(Collected data entries)
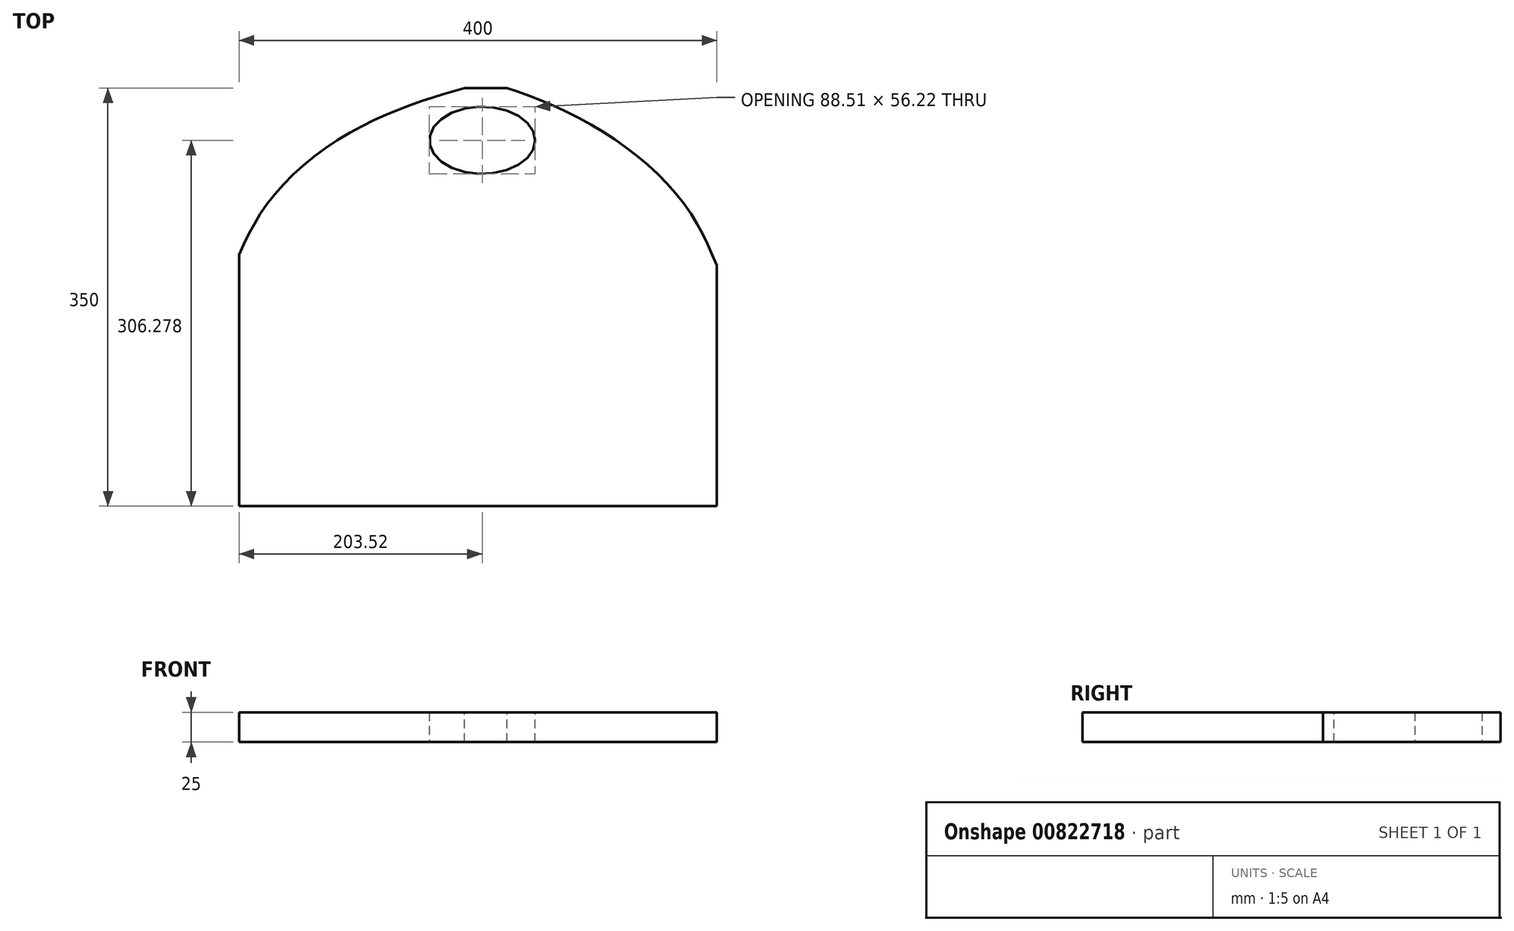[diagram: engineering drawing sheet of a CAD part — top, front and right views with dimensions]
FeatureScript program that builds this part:
annotation { "Feature Type Name" : "Feature", "Feature Type Description" : "" }
export const myFeature = defineFeature(function(context is Context, id is Id, definition is map)
    precondition{}
    {
        {
            var Q0;
            Q0=qCreatedBy(makeId("Top.planeOp"),FACE);
            var sketch = newSketch(context, id + "F0", { "sketchPlane" : qUnion([Q0])});
            skLineSegment(sketch, "E0.bottom", {"start": v(-203.52, 293.4) * mm, "end": v(196.48, 293.4) * mm});
            skLineSegment(sketch, "E0.top", {"start": v(-203.52, -56.6) * mm, "end": v(196.48, -56.6) * mm});
            skLineSegment(sketch, "E0.left", {"start": v(-203.52, 293.4) * mm, "end": v(-203.52, -56.6) * mm});
            skLineSegment(sketch, "E0.right", {"start": v(196.48, 293.4) * mm, "end": v(196.48, -56.6) * mm});
            skSolve(sketch);
        }
        {
            var Q0;
            Q0=makeQuery(id+"F0.imprint","IMPRINT",FACE,{"disambiguationData":[TD([[makeQuery(id+"F0.imprint","IMPRINT",EDGE,{"derivedFrom":sQuery(id+"F0.wireOp",EDGE,"E0.bottom")}),-1.0]])]});
            extrude(context, id + "F1", {"entities" : qUnion([Q0]), "depth" : 25 * mm, "offsetDistance" : 25 * mm});
        }
        {
            var Q0;
            Q0=makeQuery(id+"F1.opExtrude","CAP_FACE",FACE,{"disambiguationData":[OSD([sQuery(id+"F0.wireOp",EDGE,"E0.bottom"),sQuery(id+"F0.wireOp",EDGE,"E0.top"),sQuery(id+"F0.wireOp",EDGE,"E0.left"),sQuery(id+"F0.wireOp",EDGE,"E0.right")])],"isStart":false});
            var sketch = newSketch(context, id + "F2", { "sketchPlane" : qUnion([Q0])});
            skFitSpline(sketch, "E1", {"points": [v(-203.52, 154.12) * mm, v(-178.34, 198.75) * mm, v(-125.7, 246.82) * mm, v(-62.75, 278.29) * mm, v(-14.68, 293.4) * mm], "startDerivative": vector(91.52, 194.89) * mm, "endDerivative": vector(203.8, 57.4) * mm});
            skFitSpline(sketch, "E2", {"points": [v(20.8, 293.4) * mm, v(62, 277.72) * mm, v(123.22, 241.67) * mm, v(171.86, 192.46) * mm, v(196.48, 144.96) * mm], "startDerivative": vector(181.27, -61.43) * mm, "endDerivative": vector(87.68, -201.54) * mm});
            skEllipse(sketch, "E3", {"center": v(0, 249.68) * mm, "majorRadius": 44.26 * mm, "minorRadius": 28.11 * mm, "majorAxis": v(1, 0)});
            skSolve(sketch);
        }
        {
            var Q0;
            Q0 = qSketchRegion(id + "F2", true);
            var Q1;
            {var subQ0=sQuery(id+"F2.wireOp",EDGE,"E1");Q1=makeQuery(id+"F2.imprint","IMPRINT",FACE,{"disambiguationData":[TD([[makeQuery(id+"F2.imprint","IMPRINT",EDGE,{"derivedFrom":subQ0}),1.0]])]});}
            extrude(context, id + "F3", {"entities" : qUnion([Q0, Q1]), "operationType" : NewBodyOperationType.REMOVE, "endBound" : BoundingType.THROUGH_ALL, "oppositeDirection" : true, "depth" : 25 * mm, "offsetDistance" : 25 * mm});
        }
        {
            var Q0;
            {var subQ0=sQuery(id+"F2.wireOp",EDGE,"E2");Q0=makeQuery(id+"F2.imprint","IMPRINT",FACE,{"disambiguationData":[TD([[makeQuery(id+"F2.imprint","IMPRINT",EDGE,{"derivedFrom":subQ0}),1.0]])]});}
            extrude(context, id + "F4", {"entities" : qUnion([Q0]), "operationType" : NewBodyOperationType.REMOVE, "endBound" : BoundingType.THROUGH_ALL, "oppositeDirection" : true, "depth" : 25 * mm, "offsetDistance" : 25 * mm});
        }
    });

Challenge =>
Which lines in the listing above contain the string "sketchPlane"? Copy each of them in full.

The reply =>
            var sketch = newSketch(context, id + "F0", { "sketchPlane" : qUnion([Q0])});
            var sketch = newSketch(context, id + "F2", { "sketchPlane" : qUnion([Q0])});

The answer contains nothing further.